I'm doing web scraping with BeautifulSoup and I need to get a link which is in a script tag, so I use this

soup.find(string=re.compile("https://link9876.net/index.php"))

this returns me the next string

"var link = [];
 link[0] = 'https://link1225.com/x/xxxxxx';
 link[1] = 'https://link9876.net/index.php?xxxxxxxxx';
 link[2] = 'https://link1356.com/index.php?xxxxxxxxx';
 ..."

(the position and number of the elements in the array changes every time)

But I only want to get "*https://link9876.net/index.php*", which is the best approach to resolve this?

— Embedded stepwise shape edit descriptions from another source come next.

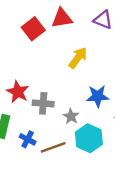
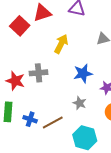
gray cross: (43, 103) -> (39, 73), moved
gray star: (71, 116) -> (80, 103), moved
cyan hexagon: (89, 138) -> (85, 138), moved

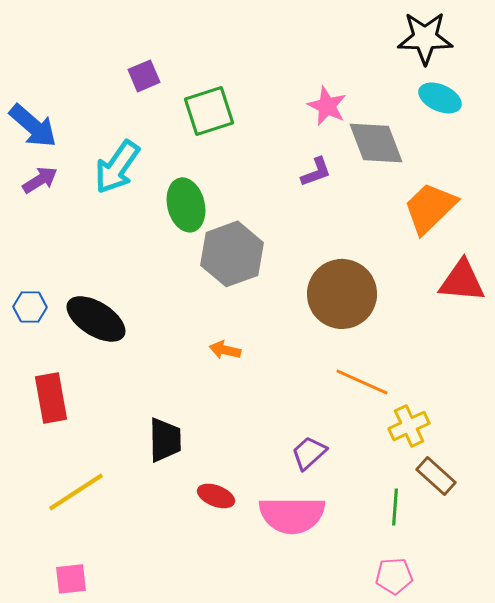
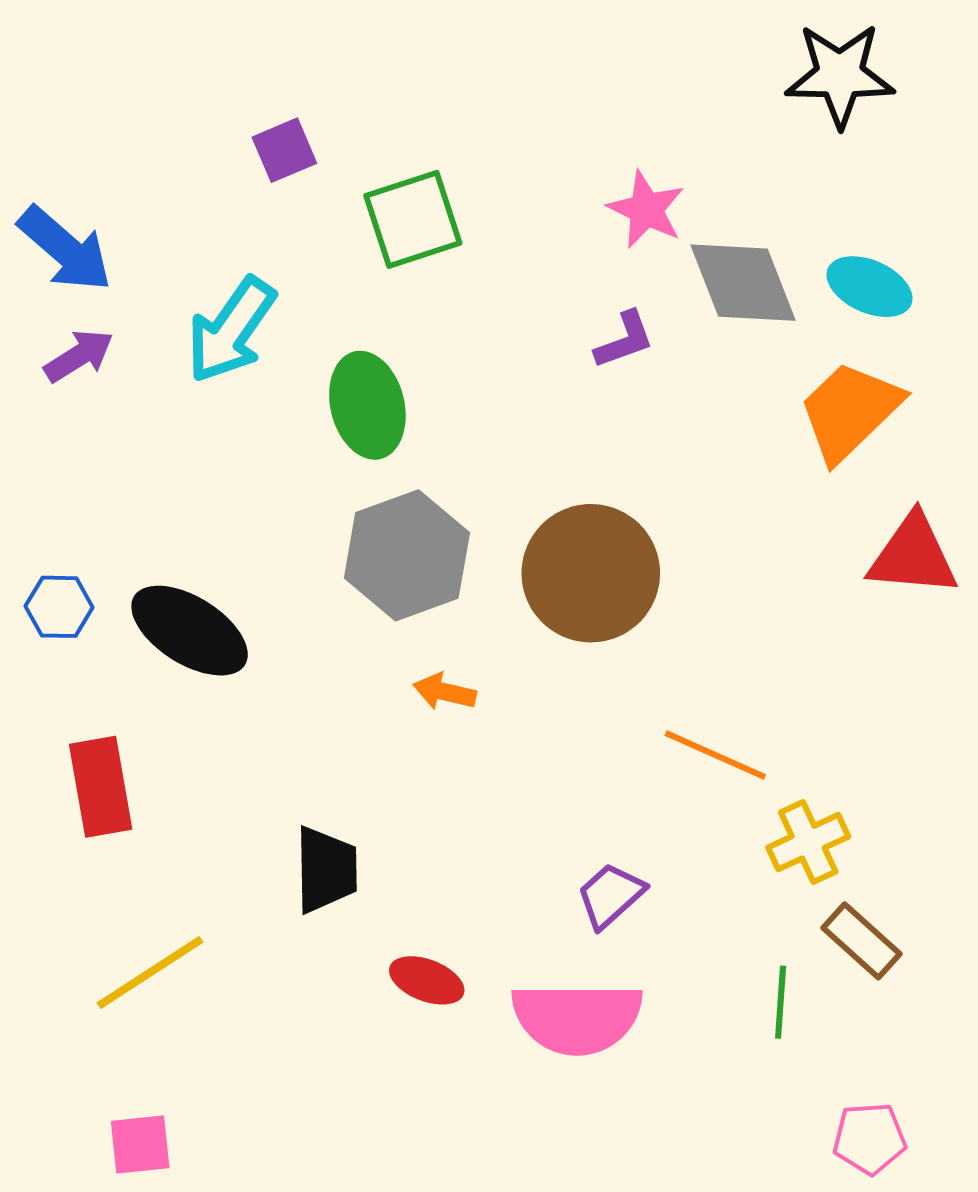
cyan ellipse: (440, 98) -> (869, 287), moved
gray hexagon: (232, 254) -> (407, 555), moved
brown circle: (342, 294) -> (591, 573), moved
pink pentagon: (394, 576) -> (869, 1139), moved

CodePudding user response：

You could just use another regular expression to extract any necessary links, for example:

import re

script_text = """var link = [];
 link[0] = 'https://link1225.com/x/xxxxxx';
 link[1] = 'https://link9876.net/index.php?xxxxxxxx1';
 link[2] = 'https://link9876.net/index.php?xxxxxxxx2';
 link[3] = 'https://link9876.net/index.php?xxxx3xxx';
 link[4] = 'https://link1356.com/index.php?xxxxx4xxx';
 link[5] = 'https://link1356.com/index.php?xxxxx4xxx';
 ..."""
 
for link in re.findall(r"'(https://link9876\.net/index\.php.*?)'", script_text):
    print(link)

Would give you:

https://link9876.net/index.php?xxxxxxxx1
https://link9876.net/index.php?xxxxxxxx2
https://link9876.net/index.php?xxxx3xxx